I was pretty stressed in the few months before I left Seattle. I was deciding if and where I should go to graduate school and trying to summon the strength to leave my great job and one-of-a-kind friends in the Emerald City. During this time, I developed an unlike-me habit of watching an episode of Are You Afraid of the Dark every night before falling asleep. Perhaps watching comfort television is in the same habit-family as eating comfort food? I’m not sure…but the tales of the Midnight Society certainly made me feel better.
Recent reports about the onset of Generation Y members seeking comfort through nostalgia got me thinking about my Retro TV coping mechanism. Is it really that rare for 20-somethings to look back? The Beatles felt nostalgic about Yesterday, so why is it absurd for a 20-something to feel nostalgic about the last decade? Moreover, is Generation Y really a particularly nostalgic generation? Would members of Generation X never think to cope with Growing Pains by watching re-runs of The Brady Bunch? Perhaps we just seem nostalgic because we’re social communicators and can easily access aspects of our childhood via the web, which would have been much harder if not entirely impossible for earlier generations.
And if Generation Y does seek comfort in nostalgia, what’s the harm? Nostalgia is proven to increase a person’s psychological health. Maybe all that nostalgia we’ve allegedly been practicing as a generation is fueling our general optimism during this rough economic climate. Nostalgia also counteracts the effects of loneliness and boosts perceptions of social support, both important things for members of Gen Y.

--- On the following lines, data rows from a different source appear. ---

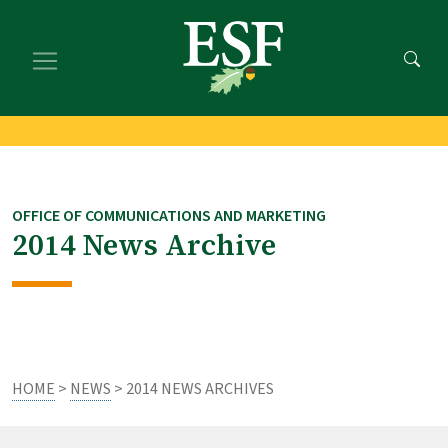
Skip
Skip
to
to
main
footer
content
content
OFFICE OF COMMUNICATIONS AND MARKETING
2014 News Archive
HOME
>
NEWS
> 2014 NEWS ARCHIVES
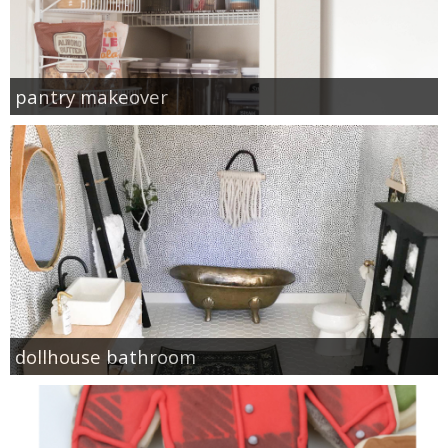
pantry makeover
dollhouse bathroom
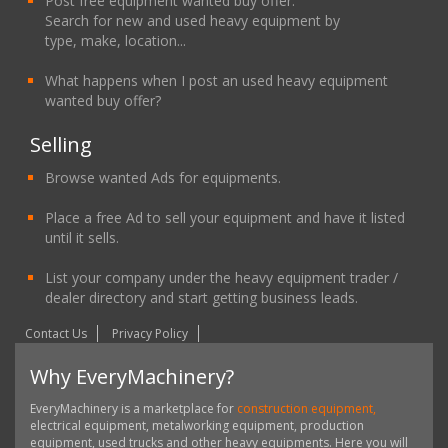
Post free equipment wanted buy offer.
Search for new and used heavy equipment by
type, make, location...
What happens when I post an used heavy equipment
wanted buy offer?
Selling
Browse wanted Ads for equipments.
Place a free Ad to sell your equipment and have it listed
until it sells.
List your company under the heavy equipment trader /
dealer directory and start getting business leads.
Contact Us
Privacy Policy
Why EveryMachinery?
EveryMachinery is a marketplace for
construction equipment,
electrical equipment, metalworking equipment, production
equipment, used trucks and other heavy equipments. Here you will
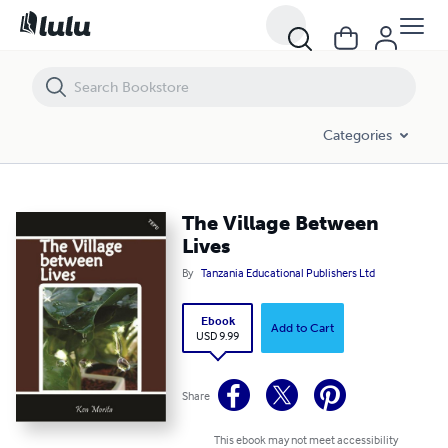
The Village Between Lives
Categories
The Village Between
Lives
By
Tanzania Educational Publishers Ltd
Ebook
Add to Cart
USD 9.99
Share
This ebook may not meet accessibility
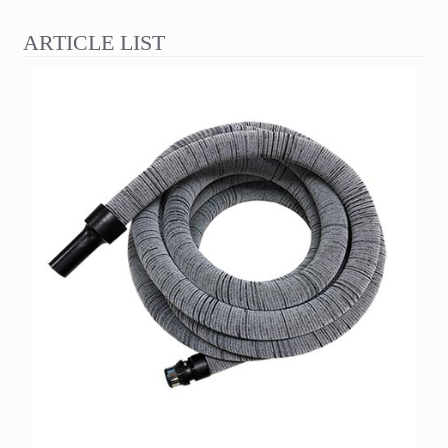
ARTICLE LIST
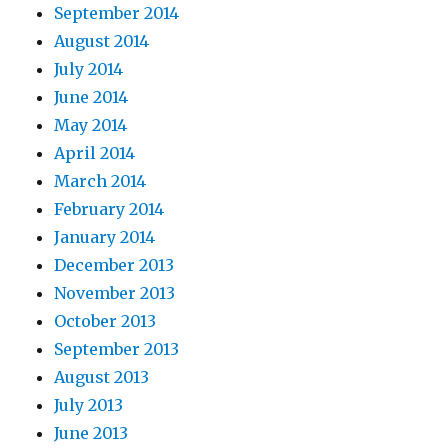
September 2014
August 2014
July 2014
June 2014
May 2014
April 2014
March 2014
February 2014
January 2014
December 2013
November 2013
October 2013
September 2013
August 2013
July 2013
June 2013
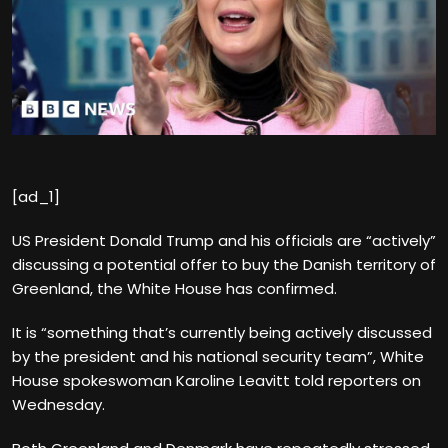
[ad_1]
US President Donald Trump and his officials are “actively”
discussing a potential offer to buy the Danish territory of
Greenland, the White House has confirmed.
It is “something that’s currently being actively discussed
by the president and his national security team”, White
House spokeswoman Karoline Leavitt told reporters on
Wednesday.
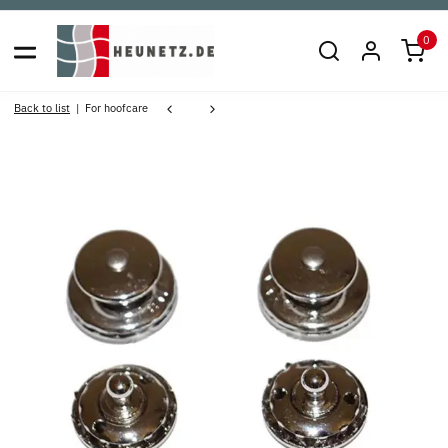
0
Back to list
For hoofcare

Still, I’m not convinced that 20-somethings are beating out older generations with the classic, “back in my day…” line.
This article by the New York Times states:
Even though nostalgia hits every generation, it seems awfully early for 28-year-olds to be looking back. One possible explanation, say authors who focus on generational identity, is the impact of the terror attacks of Sept. 11, 2001. The political and economic climate of the late ’90s had been as soothing as a Backstreet Boys ballad: no wars, unemployment as low as 4 percent, a $120 billion federal surplus.”
Gen Y is nostalgic for the good ‘ole days because they really were the good ole’ days, and we suddenly find things getting much more difficult for us, resulting in reflection on a better time. This makes sense. But check out this study reported by Science Daily. It’s actually been found that if an event begins poorly and gets better, you’ll have a more positive memory than if it starts out good and gets worse. In this light, might we find that a 20 something today is just as nostalgic as a 20 something from an earlier generation, if not less nostalgic?
Though Gen Y doesn’t exactly have a cake walk nowadays, the previous generations have lived through their own equal if not much worse bouts of war, disasters, and work insecurities. Also, many of my peers (myself included) weren’t in the full-time workplace at all during 9/11 or when the unemployment rate dropped to 4%, so it’s difficult for us to be nostalgic for that time, from an adult and economic perspective.
Perhaps it’s not the wish for a national environment without war, threats of terrorism and unemployment that is driving members of Gen Y to think so fondly of the past. Perhaps it’s just the simplicity of childhood.
I think that what other generations perceive to be more-rampant-than-usual nostalgia is just a highly communicative and technology-enabled generation growing up. Were previous generations so unaware of their own growth that they never looked behind them to remember where they’d been before transitioning into/within the full-time working world? I doubt it. Perhaps the spotlight is just on a vocal and social generation Y right now.